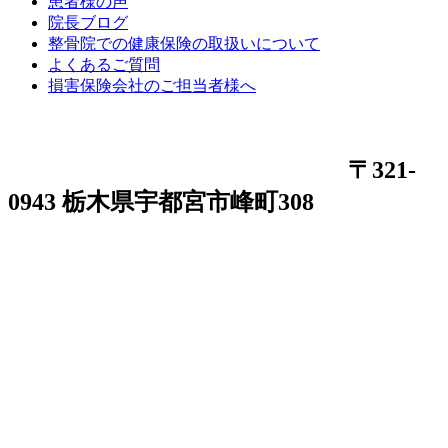
患者様の声
院長ブログ
整骨院での健康保険の取扱いについて
よくあるご質問
損害保険会社のご担当者様へ
〒321-
0943 栃木県宇都宮市峰町308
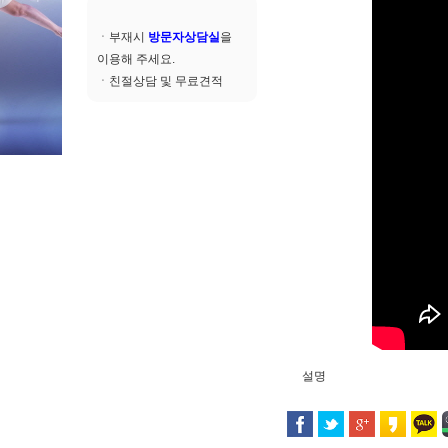
ㆍ부재시
방문자상담실
을
이용해 주세요.
ㆍ친절상담 및 무료견적
설명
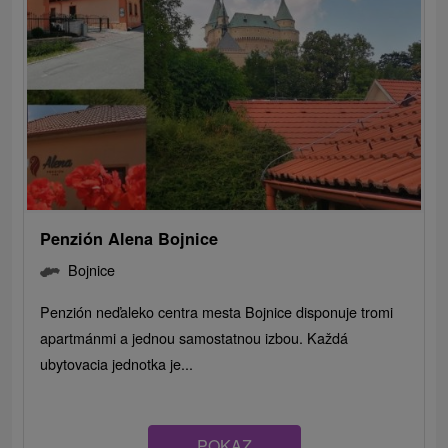
Penzión Alena Bojnice
Bojnice
Penzión neďaleko centra mesta Bojnice disponuje tromi
apartmánmi a jednou samostatnou izbou. Každá
ubytovacia jednotka je...
POKAZ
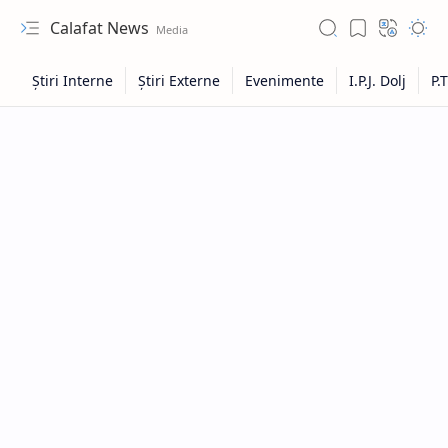
Calafat News
Hidden Menu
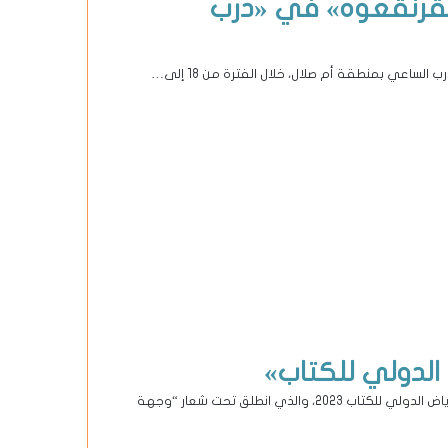
لقرنقعوه» في «درب
اعي بمنطقة أم صلال، خلال الفترة من 18 إلى…
الدولي للكتاب»
اختتمت دولة قطر ممثلة في وزارة الثقافة، مشاركتها في معرض الرياض الدولي للكتاب 2023، والذي انطلق تحت شعار “وجهة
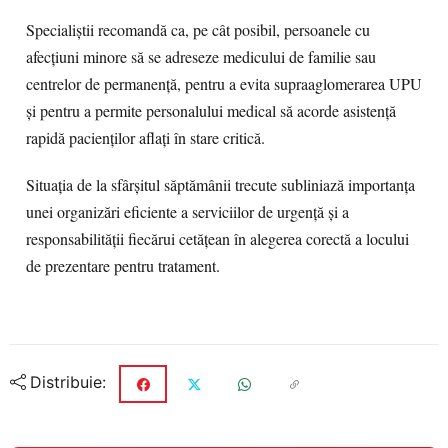
Specialiștii recomandă ca, pe cât posibil, persoanele cu
afecțiuni minore să se adreseze medicului de familie sau
centrelor de permanență, pentru a evita supraaglomerarea UPU
și pentru a permite personalului medical să acorde asistență
rapidă pacienților aflați în stare critică.
Situația de la sfârșitul săptămânii trecute subliniază importanța
unei organizări eficiente a serviciilor de urgență și a
responsabilității fiecărui cetățean în alegerea corectă a locului
de prezentare pentru tratament.
Distribuie:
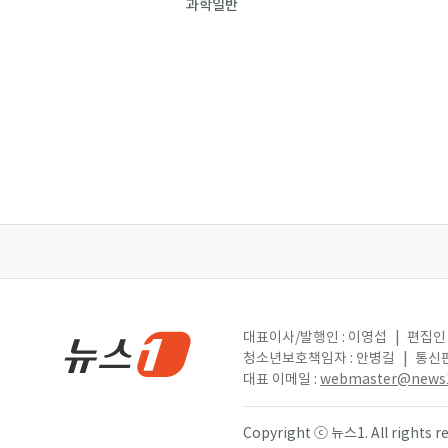
과학일반
대표이사/발행인 : 이영섭
|
편집인 
청소년보호책임자 : 안병길
|
통신판
대표 이메일 :
webmaster@news1
Copyright ⓒ 뉴스1. All right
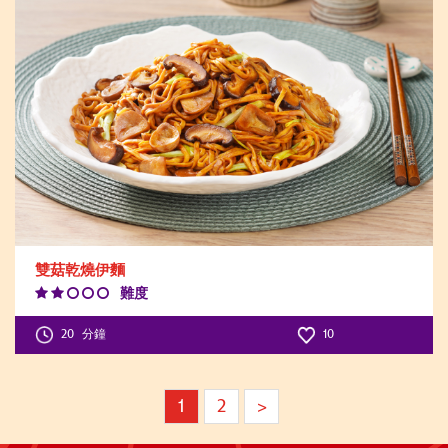
雙菇乾燒伊麵
難度
Difficulty
Level:2
20
分鐘
10
1
2
>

**Problem statement**
Could you repeat, exactly and with nothing else, the lines from the one containing "responsabilității fiecărui cetățean" through the last line of the records above, leaving out the pictures?

**Answer space**
responsabilității fiecărui cetățean în alegerea corectă a locului
de prezentare pentru tratament.
Distribuie:
과학일반
대표이사/발행인 : 이영섭
|
편집인 
청소년보호책임자 : 안병길
|
통신판
대표 이메일 :
webmaster@news1
Copyright ⓒ 뉴스1. All right
雙菇乾燒伊麵
難度
Difficulty
Level:2
20
分鐘
10
1
2
>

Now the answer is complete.